# Glue for head badge



## rpiontek (Apr 21, 2004)

Hello! I'm at the last step for my first frame. After trying some tests with 3M sticky tape and not being happy with it, and deciding against screws I would like to glue the head badge on. Any suggestions? I have something here called Polyseamseal Outdoor Clear Sealant which is flexible that I'm inclined to use, but I'm not sure. Thanks for your thoughts!


----------



## adarn (Aug 11, 2009)

Well, I've glued the badges on all 6 of my bikes on with some good ole' JB quick. They haven't fallen off yet...


----------



## Clockwork Bikes (Jun 17, 2006)

People have used double-sided tape for automotive trim but I have not tried this.


----------



## TrailMaker (Sep 16, 2007)

Hey;

There are some trim tapes that will almost pull a door skin off before the molding lets go. Fusor makes a really good one, but don't get it wrong! Any good structural bonding adhesive should work, if you can keep it where you want it. Windshield urethane even, but it can be horrifically messy if you don't know the tricks.

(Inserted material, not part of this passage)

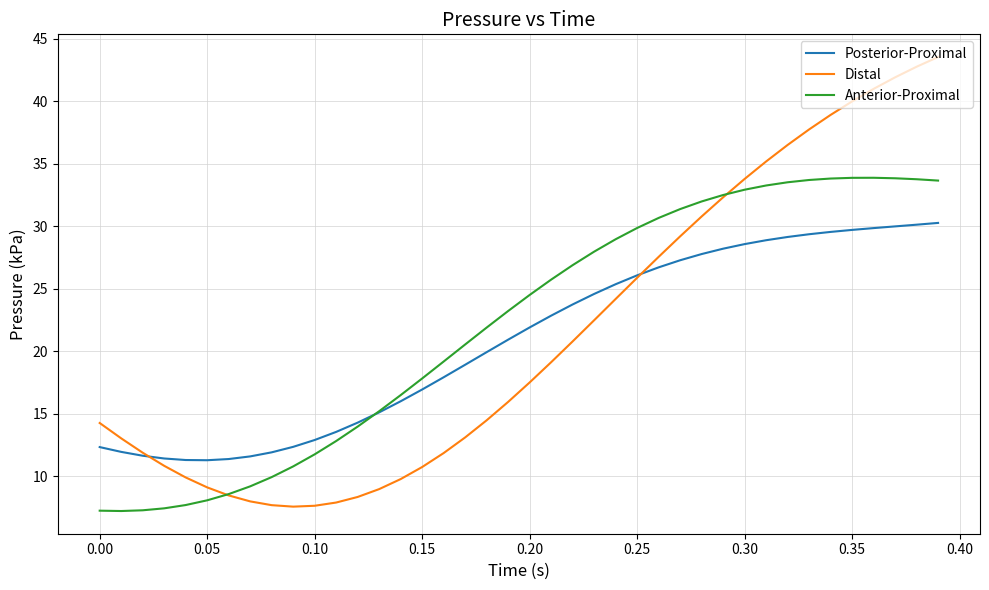

True or false: Posterior-Proximal and Distal intersect in this chart.

True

I'm close behind you, and have not decided myself, yet!


----------



## TigWorld (Feb 8, 2010)

What 3m tape did you try?

You can try 3m VHb tape (type 5952). It is used as a structural double sided adhesive tape and holds the facades of a lot of newer buildings in place. It will provide a permanent bond with most types of powder coated paints, metal and glass. With the right surface prep, it has insane holding power.


----------



## rpiontek (Apr 21, 2004)

Thanks for the tips everyone! In the end I tried JB weld as it was also lying around here. It is stuck! But I goofed a bit, even though I was careful to mask around the badge with tape beforehand. Next time I think I will go with screws. I decided against them as I like the cleaner look without screws. But at least they are easy to do.

The 3M tape I tried was around 1mm thick and I didn't like the extra space between the badge and the tube. Maybe there is some thinner stuff but I wasn't motivated to go out searching. I also had trouble to get the badge to sit flat with the tape, though I didn't try too hard. 

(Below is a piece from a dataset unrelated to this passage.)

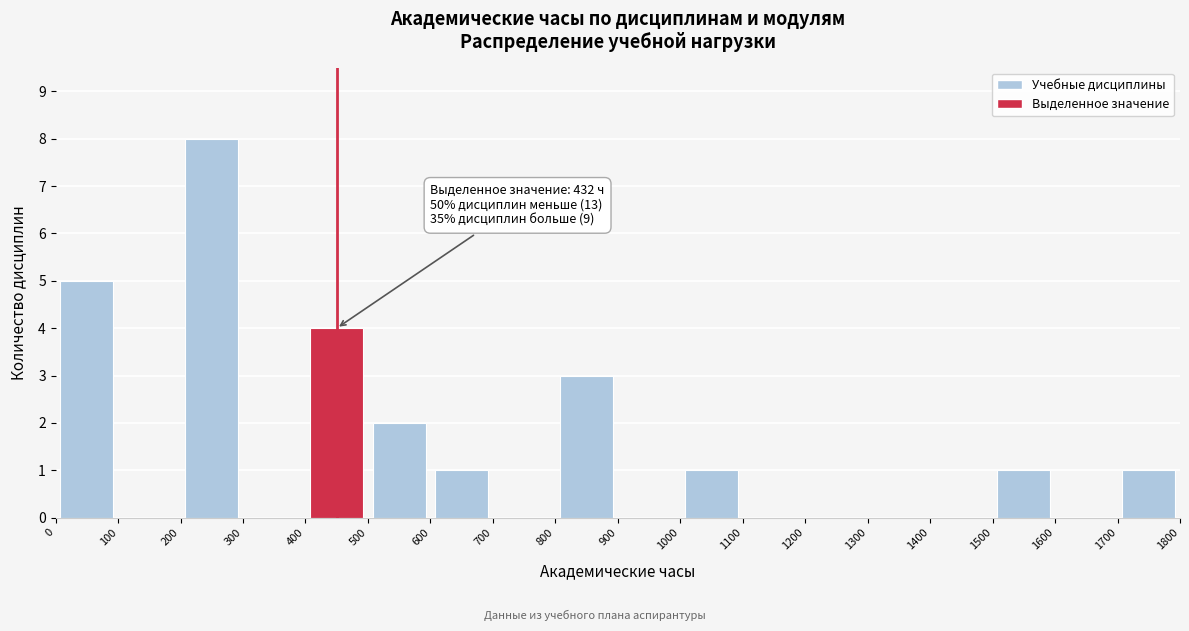

Over which range of the x-axis is the bar tallest?

200 to 300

Another thing I'd be curious to hear about... I made a copper etched badge. It turned out nice, but in trying to clean up the JB weld I chipped off a small part of the clear coat I applied to protect it. This was good quality PPG clear coat, though it's not too surprising it doesn't stick well to bare metal. This makes me suspect that the lifetime of the badge will not be super long, and next time I'd just go with polished stainless which should be worry free. Any thoughts?


----------



## bikerjay (Sep 16, 2007)

4+ years and my silver badge is still safe and secure with 3M tape for auto trim from the auto part store. 3M VHB is good stuff it holds my go pro camera just fine. Its a titanium frame but the stuff sticks to nearly any clean surface. I would recommend cleaning with an isopropol alcohol prep swab. Also if you can find a way to clamp it down with a bit of force for 24 hours it will be that much more secure and strong. I would use 3M VHB tape again for another head badge. Its so strong, easy to apply and clean. I think its better than epoxy in some ways because it will flex quite a bit.


----------



## golden boy (Oct 29, 2008)

I bought a 6x12" sheet of nickel to make head badges, but I haven't settled on a design yet. I considered stainless but I read that it is much more difficult to cut.

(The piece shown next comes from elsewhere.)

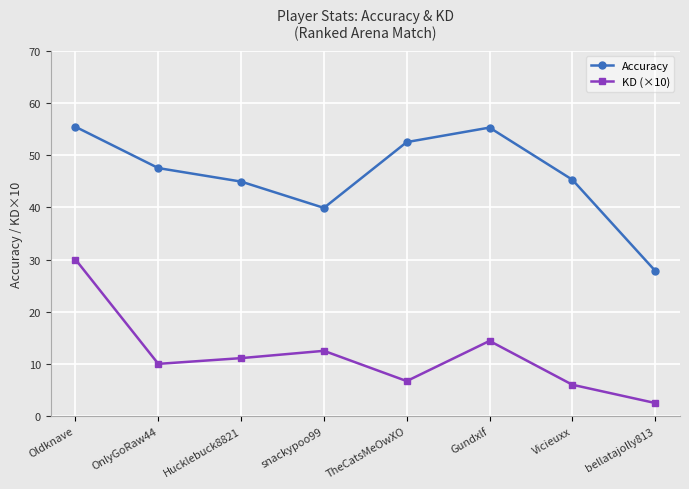

The value of Accuracy at TheCatsMeOwXO is 82.6. True or false?

False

Thanks for asking the question. I was considering riveting the head badge, but I think I'll try the 3M tape.


----------



## friz (Dec 2, 2012)

+1 on VHB. Make sure both surfaces are very clean. Final wipe with alcohol.


----------



## golden boy (Oct 29, 2008)

The auto parts store didn't have any 3M VHB tapes. The closest they had was 3615 "super strength molding tape" for automotive use. Is this "good enough?"


----------